Look at John 10 verse 14. He said, I am the good shepherd,
and I know my sheep, and am known of mine. As the Father knoweth
me, even so know I the Father, and I lay down my life for the
sheep. And other sheep I have which
are not of this fold, them also I must bring, they shall hear
my voice. And there should be one fold
and one shepherd. Therefore doth my Father love
me, because I lay down my life, that I might take it again. No
man takes it from me, but I lay it down of myself. I have power
to lay it down, I have power to take it again. This commandment
have I received of my Father. There was a division therefore
again among the Jews for these sayings. That's what the problem
was. Can you... Now listen, I'm going
to be fair with you. I'm going to be fair with you.
A person will say, you couldn't expect for me to honestly believe
that somebody walks up to me that I know personally and tells
me the child she just had, she had it and she had never known
a man. And that child is God, the Son of God. And then that
child grows up, you see him grow up in your community, you see
him every day, you know his mama, his daddy, his aunts and uncles,
and everybody, and then he starts preaching like nobody has ever
preached before. And you say, I don't know where
he learned how to do that, but he's saying he's God. And he's
saying God's his father. And he's saying God his father
gave him these people that are his elect. I thought I was the
elect of God. I grew up in Israel. Abraham
is my father. I've been walking under the law
of Moses and doing everything Moses told me to do. And this
man is telling me none of that matters. He came to fulfill the
law and he's the righteousness of the law. And that he is the
shepherd of his sheep. And that his sheep hear his voice
and they follow him. And he's telling me I don't hear
him. Now you couldn't expect somebody
in that position to believe on him. Honestly, I couldn't. It's just beyond a man to do
it. That's why he said, they hear my voice and I know them
effectually and they follow me.
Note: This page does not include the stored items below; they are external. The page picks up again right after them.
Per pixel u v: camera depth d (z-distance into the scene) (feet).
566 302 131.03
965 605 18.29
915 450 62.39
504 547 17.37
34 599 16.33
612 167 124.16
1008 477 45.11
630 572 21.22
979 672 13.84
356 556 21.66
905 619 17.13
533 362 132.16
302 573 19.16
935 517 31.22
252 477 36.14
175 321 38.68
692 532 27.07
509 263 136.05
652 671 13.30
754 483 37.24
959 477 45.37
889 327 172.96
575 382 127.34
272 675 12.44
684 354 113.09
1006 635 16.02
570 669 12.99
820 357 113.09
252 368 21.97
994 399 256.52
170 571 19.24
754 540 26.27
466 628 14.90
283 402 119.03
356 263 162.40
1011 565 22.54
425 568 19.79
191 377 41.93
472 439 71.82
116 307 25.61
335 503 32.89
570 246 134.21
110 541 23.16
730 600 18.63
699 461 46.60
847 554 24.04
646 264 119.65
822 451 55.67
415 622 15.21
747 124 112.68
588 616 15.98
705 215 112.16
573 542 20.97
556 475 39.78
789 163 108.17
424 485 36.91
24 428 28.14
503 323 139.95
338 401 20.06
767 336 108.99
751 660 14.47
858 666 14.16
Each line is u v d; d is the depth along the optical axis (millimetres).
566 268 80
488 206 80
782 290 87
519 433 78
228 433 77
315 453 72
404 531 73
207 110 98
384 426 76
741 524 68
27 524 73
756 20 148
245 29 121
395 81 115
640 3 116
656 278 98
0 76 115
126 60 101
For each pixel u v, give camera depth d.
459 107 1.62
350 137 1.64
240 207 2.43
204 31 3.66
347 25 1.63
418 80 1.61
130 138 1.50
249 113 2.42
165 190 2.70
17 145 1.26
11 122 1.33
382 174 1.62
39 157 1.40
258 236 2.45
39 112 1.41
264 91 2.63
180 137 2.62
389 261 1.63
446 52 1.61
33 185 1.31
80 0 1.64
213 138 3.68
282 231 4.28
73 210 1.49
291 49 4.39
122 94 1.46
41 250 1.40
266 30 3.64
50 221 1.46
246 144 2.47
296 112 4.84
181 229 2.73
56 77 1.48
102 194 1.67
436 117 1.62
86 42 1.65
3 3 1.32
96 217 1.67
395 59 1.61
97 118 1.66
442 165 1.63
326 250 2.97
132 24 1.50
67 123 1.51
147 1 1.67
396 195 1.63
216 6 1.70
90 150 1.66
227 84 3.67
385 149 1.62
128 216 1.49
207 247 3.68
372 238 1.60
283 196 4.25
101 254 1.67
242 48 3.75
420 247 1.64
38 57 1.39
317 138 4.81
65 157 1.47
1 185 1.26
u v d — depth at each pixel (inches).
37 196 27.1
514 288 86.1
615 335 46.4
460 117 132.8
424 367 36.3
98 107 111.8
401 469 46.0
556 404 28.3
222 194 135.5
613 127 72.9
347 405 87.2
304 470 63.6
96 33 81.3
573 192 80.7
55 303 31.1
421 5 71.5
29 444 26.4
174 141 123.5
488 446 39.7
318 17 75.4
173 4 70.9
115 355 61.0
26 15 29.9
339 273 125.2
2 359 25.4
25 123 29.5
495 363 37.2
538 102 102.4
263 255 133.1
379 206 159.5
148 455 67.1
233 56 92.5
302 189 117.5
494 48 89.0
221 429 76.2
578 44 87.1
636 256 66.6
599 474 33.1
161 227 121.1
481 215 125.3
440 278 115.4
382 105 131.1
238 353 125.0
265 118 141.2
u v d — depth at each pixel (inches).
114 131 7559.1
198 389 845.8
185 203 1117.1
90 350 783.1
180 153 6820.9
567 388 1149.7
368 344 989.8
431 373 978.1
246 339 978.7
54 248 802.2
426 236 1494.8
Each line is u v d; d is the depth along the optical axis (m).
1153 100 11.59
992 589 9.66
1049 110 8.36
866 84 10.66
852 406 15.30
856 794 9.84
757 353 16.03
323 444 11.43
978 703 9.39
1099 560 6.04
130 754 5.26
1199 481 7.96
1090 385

Because he has to give the faith,
he has to give the heart and they follow him. What caused
the division? It was his gospel. It was the
sayings. Look down at verse 24. What do
men find so offensive about it? Verse 24. Then came the Jews
round about him and said unto him, How long dost thou make
us to doubt? If thou be the Christ, tell us
plainly. It's always the preacher's fault,
ain't it? That's what they said. It's your fault you won't say
it plain enough. And so he said, okay, I'll say
it plainly. I told you And you believe not. The works that I do in my Father's
name, they bear witness of me. But you believe not, because
you are not my sheep, as I said unto you. My sheep hear my voice,
and I know them, and they follow me. I give unto them eternal
life, and they shall never perish, neither shall any man pluck them
out of my hand. My Father which gave them me
is greater than all, and no man is able to pluck them out of
my Father's hand. I and my Father are one. Then
the Jews took up stones again to stone him. You know, it's
something that is not a comfortable thing to come to a place and
preach. I don't have this issue here. It's a delight to preach
here because you rejoice in the gospel. But I have preached in
places and I have preached at times when when you were preaching
it was a chore to preach because there were folks there that didn't
like what was being said. But I've never preached anywhere
where I had to worry about somebody picking up rocks and throwing
them at me. But when Christ preached, they picked up stones. And I'm
telling you, they were doing what they did. They thought they
were doing it according to the law, because the law said if
a man blasphemed God, stone him to death. And they weren't just
throwing a few little stones at him to run him off. They were
trying to kill him. Look here, in verse 32, Jesus
answered them, said, Many good works have I showed you from
my Father, for which of those works do you stone me? The Jews
answered him, said, For a good work we stone thee not. You can
feed us all you want to, you can heal our people all you want
to, you can preach a health and wealth prosperity gospel all
you want to, and we'll leave you alone. but for blasphemy, because that
thou being a man makest thyself God. We don't like the fact that
you are taking the work of salvation out of our hands. We don't like
the fact that you're telling us that your Father chooses whom
He will and that He gives them to you and the Son comes forth
and works out a righteousness for them and puts away their
sins by laying down His life and then takes it again and goes
to the Father and then sends forth the Holy Spirit and calls
His sheep by name and calls them out. We don't like you being
God. That's what we don't like. And
that is what all Will works religion has a problem with. They don't
like God being God. He can be absolutely sovereign
over that blue bird out there. But he can't be absolutely sovereign
in salvation. They hate that. They hate that. Because it takes all the work
out of the man's hand. And it declares the whole works
of God. And man hates that message. The second thing men hate is,
is that man can't bring himself to believe our gospel by his
own will. He knows he can't do it. Neither
can he contribute any of his own works. Not even man's own
wisdom avails him anything, and that offends a natural, unregenerate
religious man. A man may listen for a while,
he might listen for a long while, but eventually the sharp edged
sword penetrates down to the thoughts and intents of his heart.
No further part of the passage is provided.